Era un mundo limpio, ordenado y transparente, pero el mundo de la censura y además un mundo con un solo partido político, el que ya sabíamos.

De pronto se abrió la puerta y dijeron “Germán, vamos; te están esperando”.

El pasillo tan largo, las puertas y el plató oscuro y levemente refrigerado, algo así como la tumba de Lenin que visitara en Moscú, años más tarde.

Al fondo distinguí una mesa y dos butacas, creo que funcionales. José María Iñigo con sus grandes mostachos me miró fijamente con su gran inteligencia. No se levantó pero me dio la mano, tres grandes cámaras se entreveían en la penumbra. Un técnico, mientras otro me daba un leve toque al simple maquillaje (pues tenía entonces muy pocos años) me murmuró algo sobre los pilotos rojos que se irían encendiendo cuando me grababan, de aquella forma yo sabía la cámara que me estaba enfocando.

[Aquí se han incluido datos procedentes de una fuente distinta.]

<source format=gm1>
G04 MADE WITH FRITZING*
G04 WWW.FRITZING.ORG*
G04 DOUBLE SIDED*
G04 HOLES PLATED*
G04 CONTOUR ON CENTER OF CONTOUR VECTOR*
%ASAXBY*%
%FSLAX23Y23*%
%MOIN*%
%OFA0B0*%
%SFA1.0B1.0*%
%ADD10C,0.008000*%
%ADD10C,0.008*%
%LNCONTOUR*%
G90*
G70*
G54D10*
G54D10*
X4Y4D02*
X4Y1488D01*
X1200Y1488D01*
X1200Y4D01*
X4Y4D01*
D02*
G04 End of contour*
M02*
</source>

En un momento dado José María Iñigo hizo un breve gesto con la cabeza, me miró entonces y la bajó un poquito; una luz roja se encendió al fondo a la derecha y oí por vez primera su voz tan conocida a mi lado, la voz grave y segura que tantas y tantas veces habíamos escuchado por la televisión.

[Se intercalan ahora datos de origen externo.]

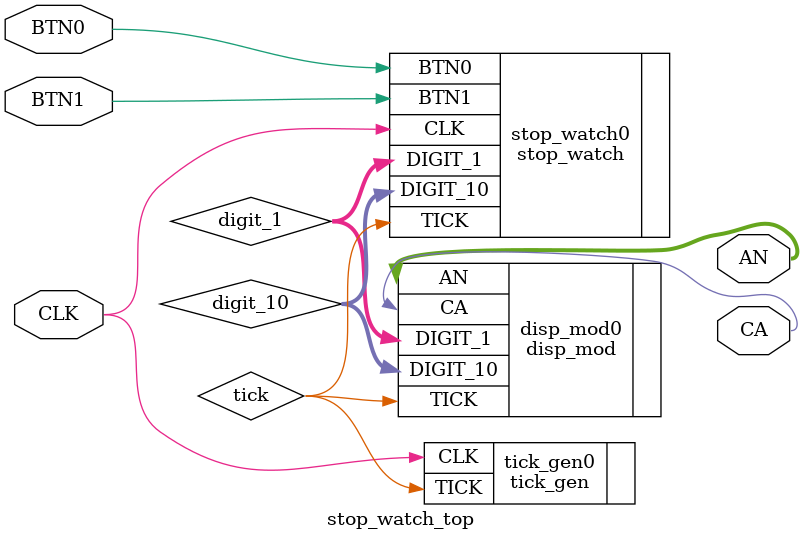
<source format=v>
`timescale 1ns / 1ps

module stop_watch_top(
    input CLK,
    input BTN0,
    input BTN1,
    output CA,
    output [6:0] AN
    );
    parameter CLK_FREQ =125_000_000;

    wire tick;
    wire [3:0] digit_10,digit_1;
    
stop_watch stop_watch0(
    .CLK(CLK),
    .BTN0(BTN0),
    .BTN1(BTN1),
    .TICK(tick),
    .DIGIT_10(digit_10),
    .DIGIT_1(digit_1)
    );   

disp_mod disp_mod0(
	.TICK(tick),  // 100ms tick
    .DIGIT_1(digit_1), 
    .DIGIT_10(digit_10),
	.CA(CA),
    .AN(AN)
    );

tick_gen #(.CLK_FREQ(CLK_FREQ)) tick_gen0(
    .CLK(CLK),
    .TICK(tick)
    );
endmodule

</source>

Era la primera pregunta y contesté con toda la seguridad pero también con toda la audacia propia de la juventud, cuando te comes el mundo.

Comentó algo acerca de mi libro pero en ese tono siempre grave y relajado… Y vino la segunda, y después la tercera: proyectos, recuerdos, certidumbres. Al fin disparó la bala, esa bala de plata, y tuve dos décimas de segundo para darme cuenta y contestarla. Había más gente en la penumbra del plató, pero no los veía, los intuía, los notaba. Contesté como pude y se oyó un leve chasquido al fondo. Como algo que se cerraba. Después, una voz: “Está bien”.

Los tres monitores rojos de las cámaras se apagaron y José María Iñigo bañado por una luz lateral se puso en pie, me dio la mano sonriente y me echo la otra por encima del hombro.

-Le deseo lo mejor, Ubillos, ha estado usted muy bien.

Salí hasta la calle acompañado de Vicente Parra y de Carlos Gortari. Al montar en el “Mini”, camino de mi casa, y a través de la Casa de Campo, pensé en aquellos ojos, la voz y los mostachos, la voz tan armoniosa. Jamás llegue a intuir que nunca olvidaría aquel primer contacto con el irrepetible presentador.

(*) Germán Ubillos Orsolich es Premio Nacional de Teatro, dramaturgo, ensayista, novelista y escritor.